Posted Sunday, March 14, 2004; 16.37GMT
He was one of hundreds of rescue workers who combed through the wreckage Thursday, looking for survivors in the scorched and twisted compartments of a commuter train at Madrid's El Pozo del Tío Raimundo station. When he came across an unremarkable sports bag, he assumed it belonged to one of the victims and put it aside; at some point amid the grim triage the bag was taken to a local police station, where it was added to a mountain of unclaimed personal possessions — purses, briefcases, shoes, coats, laptop computers. In the chaotic aftermath of the Madrid bomb attacks, no one thought to open the bag.
And then it rang. At 7:40 p.m., exactly 12 hours after a series of bombs had gone off on four trains, a mobile phone in the sports bag sounded an alarm, according to the Madrid daily El País. When investigators looked inside for the phone, they found it attached to two copper detonators, which were connected to 10 kg of a gelatinous dynamite. The bag was stuffed with nails and screws to heighten the bomb's power. For some reason, the device did not detonate. Instead, it became the biggest break yet in the hunt for those responsible for the massacre.
A mobile-phone bomb is a simple but effective way to commit mass murder from a distance. The tactic worked 10 times during the Thursday-morning rush hour in Madrid, as powerful explosives ripped open carriages, killing at least 200 commuters and wounding more than 1,500 others. Two similar devices were destroyed by police in controlled explosions. But thanks to a terrorist's mistake and a rescue worker's accidental discovery, the final bomb survived. It proved to be lucky 13 for the investigators: the Motorola handset and its SIM card supplied the vital clues that led to the arrests on Saturday afternoon of five suspects — three Moroccans and two Indian nationals. The five were held in connection with illegal manipulation of the phone and its SIM card.
Two Spanish citizens of Indian origin were also questioned by the police. According to a Spanish government official, at least two and possibly all four of the Indians ran a shop in Madrid where they sold — not always legally — prepaid sim cards. Spanish defense analyst Rafael L. Bardají suggests they may have been unwitting collaborators in the train bombings. "Perhaps the poor guys were only the people who prepared the illegal phones," he says. "The question is: To whom did they sell the phones?"
In announcing the detentions, Interior Minister Angel Acebes said, "We're continuing to work on all fronts," referring to the possibility that the Basque terrorist group ETA may have been behind the attacks, "although these arrests open an important new avenue of investigation." It was a far cry from even earlier that day when the Minister still considered ETA the prime suspect. Spanish and French authorities say the Moroccans may be linked to the synchronized suicide bombings that killed 33 innocent people in Casablanca last May. Government sources in Morocco are more emphatic, telling TIME that there was evidence that all three had connections to the extremist groups believed to have directed those attacks, Salafia Jihadia and its offshoot cell, Assirat al Moustaqim (Straight Path). These groups, Moroccan sources say, are associated with Osama bin Laden's al-Qaeda network. The Casablanca operation loosely resembled the Madrid massacre: there were well-orchestrated blasts in five locations, and in each instance the explosives were carried in bags or rucksacks. One important difference: the Casablanca attacks were all suicide bombings. So far, Spanish investigators have found no evidence that suicide bombers were at work in Madrid. "They were in Spain for a reason," says independent terrorism expert Roland Jacquard. "The thesis now is ... they've been continuing work there to replicate the Casablanca strike in even bolder form."

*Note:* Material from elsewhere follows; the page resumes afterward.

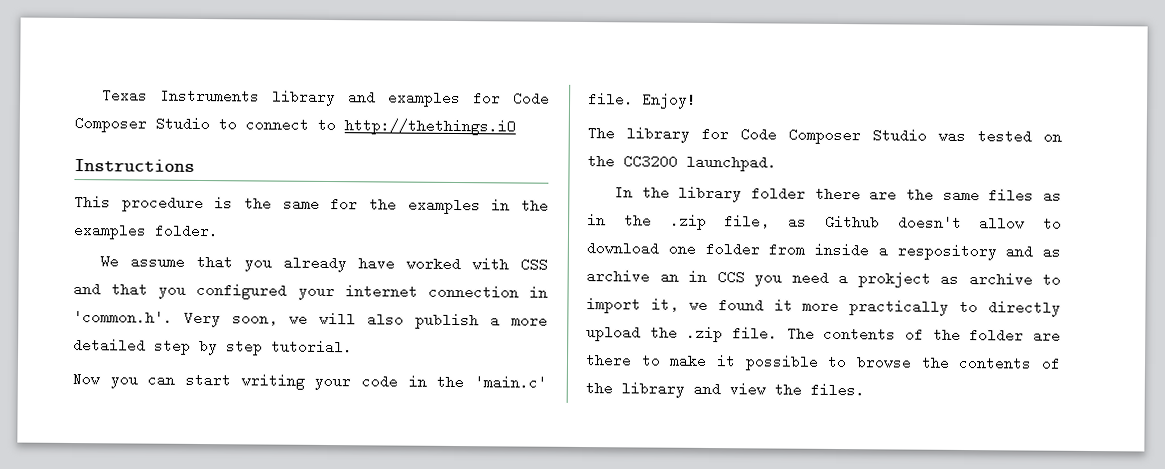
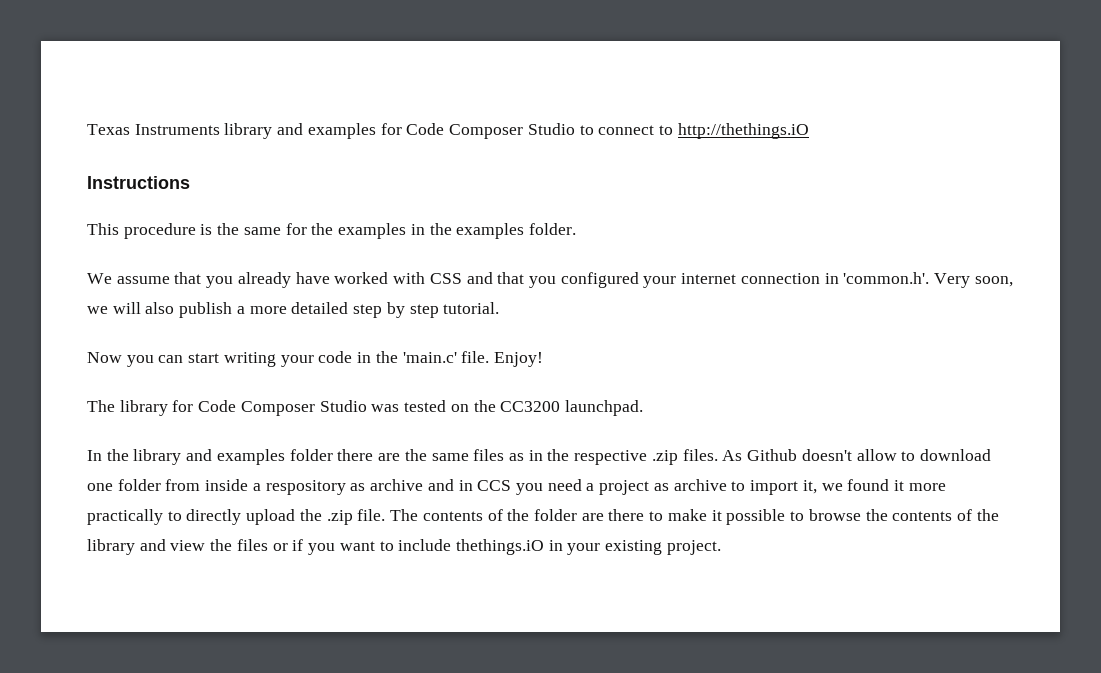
(743, 194) none -> [186,449,285,465] and examples
[669,213,807,230] .zip file, as -> [574,449,743,465] respective .zip files. As
[1005,244,1061,259] [586,269,679,284] and as archive an -> [350,479,454,491] as archive and
[857,271,931,288] prokject -> [599,480,650,495] project
[810,382,865,398] files. -> [236,539,721,555] files or if you want to include thethings.iO in your existing project.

The Islamic connection got another boost late on Saturday night when Acebes announced that the Spanish government had retrieved a videotaped message from a man purporting to be al-Qaeda's military spokesman in Europe. The local Madrid television station TeleMadrid received a call from a man with an Arab accent saying a tape had been placed in a wastebasket near the city's main mosque and the municipal morgue. Police secured the area, picked up the tape and translated it. According to Acebes, a man speaking Arabic with a Moroccan accent identifies himself as Abu Dujan al-Afghani, the al-Qaeda military spokesman, and says: "We declare our responsibility for what happened in Madrid ... It is a response to your collaboration with the criminals Bush and his allies ... There will be more if God wills it. You love life and we love death ... if you don't put an end to your injustices more and more blood will run." Spanish law-enforcement officials are checking the tape's authenticity.